During her two terms, beginning in 1917 and in 1941, she introduced and lobbied for legislation strengthening women’s rights, protecting workers, supporting democratic electoral reform, and promoting peace through disarmament. As Congress’s fiercest pacifist, she used her vote to oppose the declaration of war against the German Empire in 1917 and the Japanese Empire in 1941, holding fast to her belief that “you can no more win a war than you can win an earthquake.”

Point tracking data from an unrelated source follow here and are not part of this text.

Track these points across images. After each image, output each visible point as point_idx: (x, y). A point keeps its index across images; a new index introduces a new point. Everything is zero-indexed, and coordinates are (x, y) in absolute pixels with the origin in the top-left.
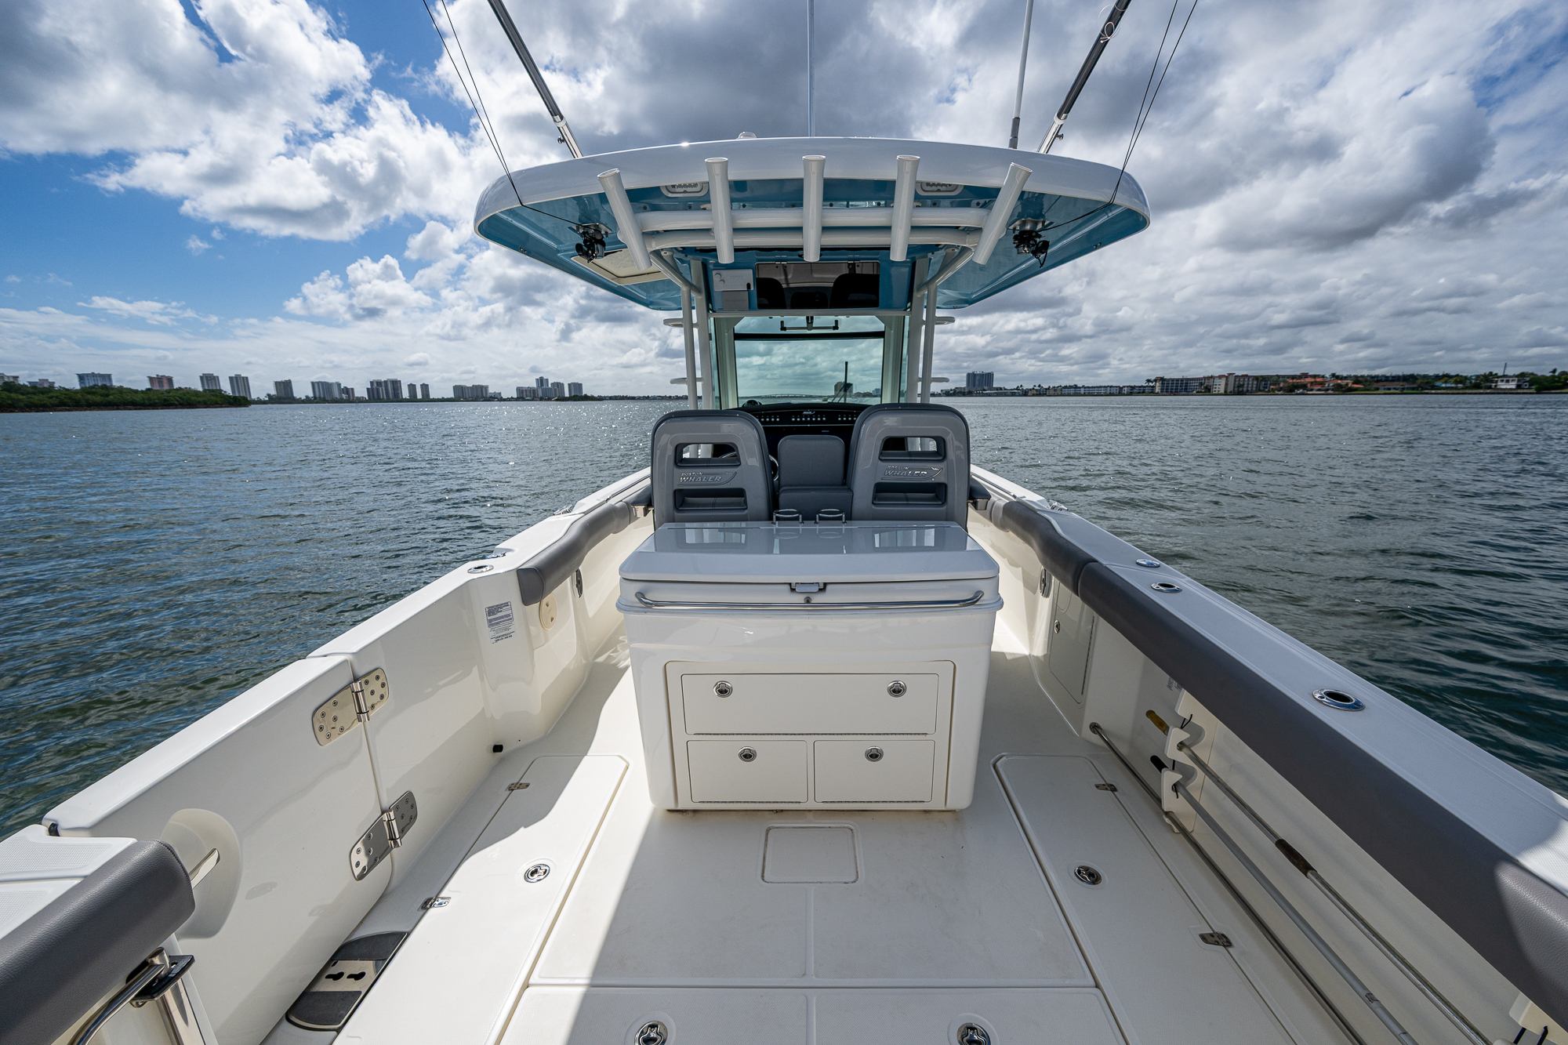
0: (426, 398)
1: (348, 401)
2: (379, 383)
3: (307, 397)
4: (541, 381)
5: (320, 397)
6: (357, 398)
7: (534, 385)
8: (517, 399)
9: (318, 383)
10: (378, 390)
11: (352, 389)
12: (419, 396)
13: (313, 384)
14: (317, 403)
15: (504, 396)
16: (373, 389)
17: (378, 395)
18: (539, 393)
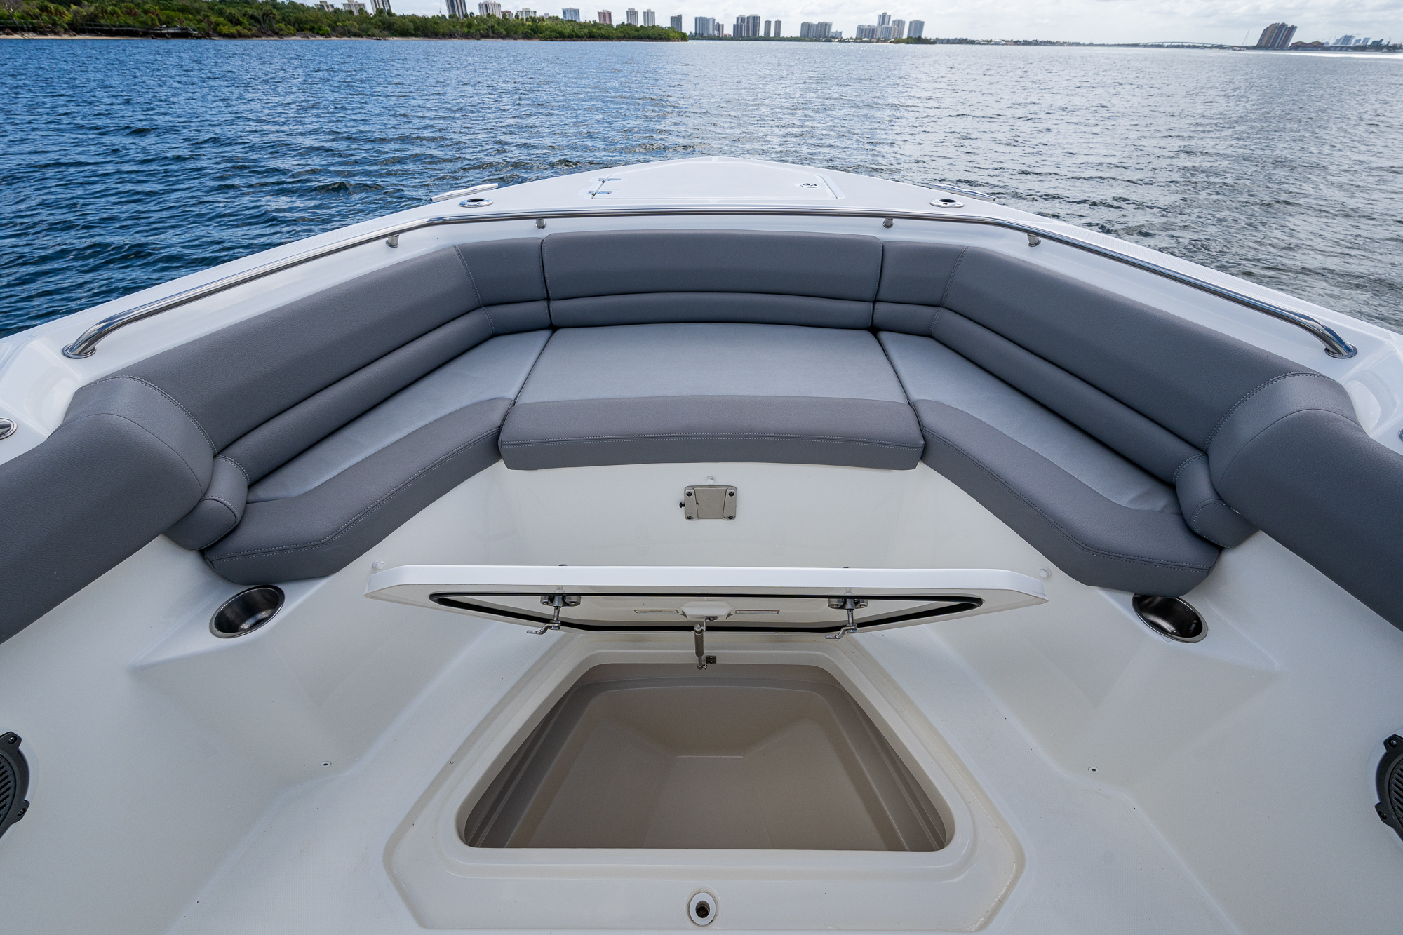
0: (778, 38)
1: (720, 38)
2: (743, 19)
3: (691, 33)
5: (700, 33)
6: (726, 35)
7: (875, 22)
8: (855, 41)
9: (700, 20)
10: (741, 26)
11: (723, 25)
12: (772, 35)
13: (696, 21)
14: (697, 39)
15: (844, 36)
16: (737, 25)
17: (741, 33)
18: (878, 34)
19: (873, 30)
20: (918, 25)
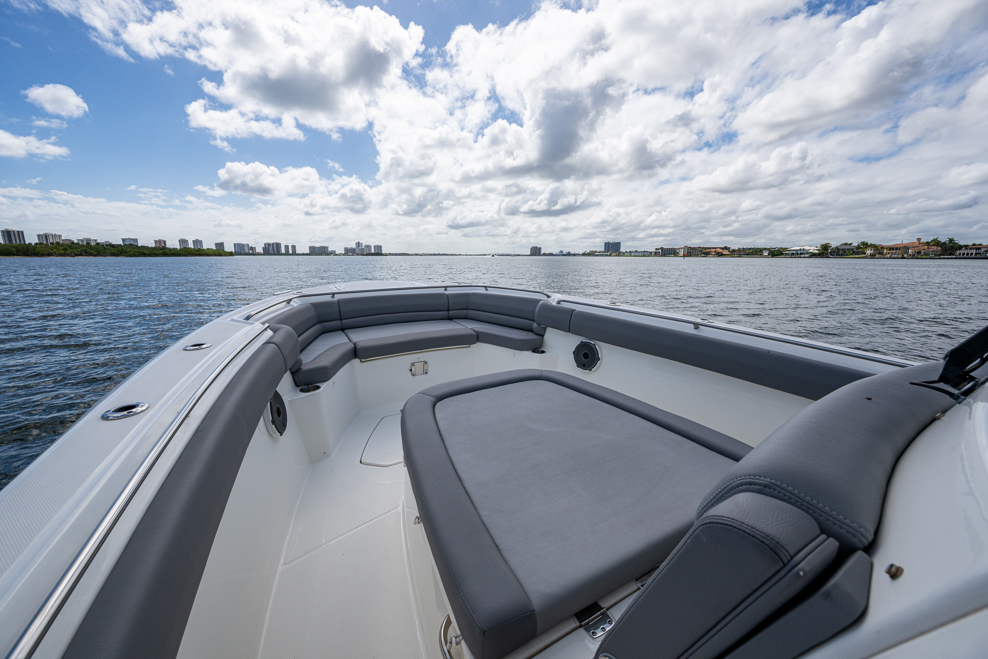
0: (294, 253)
1: (253, 254)
2: (269, 245)
3: (232, 252)
4: (358, 244)
5: (238, 252)
6: (258, 252)
7: (354, 246)
8: (344, 255)
9: (238, 244)
10: (268, 248)
11: (255, 248)
12: (291, 252)
13: (235, 244)
14: (237, 255)
15: (337, 253)
16: (266, 248)
17: (269, 251)
18: (357, 251)
19: (354, 249)
20: (380, 247)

A suffragist, peace activist, workers’ rights advocate, and champion of democratic reform who ran as a Republican, Rankin remained ever faithful to her beliefs, no matter the price she had to pay personally. Despite overcoming the entrenched boys’ club of oligarchic capitalists and career politicians to make enormous strides for women in politics, Rankin has been largely overlooked. In Winning the Earthquake, Lorissa Rinehart expertly recovers the compelling history behind this singular American hero, bringing her story back to life.
PUBLISHERS WEEKLY
Historian Rinehart (First to the Front) offers an illuminating biography of the first woman elected to Congress. Best remembered for her votes against entering both world wars, Montana politician Jeanette Rankin (1880–1973) was also an advocate for progressive causes from suffrage and worker's rights to ranked choice voting and abolishing the electoral college. Funded by family wealth and first elected in 1916, Rankin was dogged by a sexist press, especially Montana's, which was controlled by the same copper monopolies she castigated for union busting. Rinehart notes that, unusually for a progressive, Rankin built a rural coalition; she also delves into how Rankin's politically expedient choice to ally on suffrage with racists who wanted white women's votes to counter Black men's ended up haunting her in both life and legacy. With novelistic flourish, Rinehart spotlights the pressure that Rankin's passion put on herself and others, though the narrative's ample focus on family dynamics (including a mentally ill mother) begs the question why a perpetually single Rankin's romantic life goes unaddressed. Throughout, Rinehart insinuates that Rankin's style of progressivism could have helped America forge a different path, if sexism had not led to her being overlooked as an influence (shockingly, no archive was interested in her papers; they were mostly lost). It's a gripping window into progressive political history and one woman's defiance of sexist gatekeepers.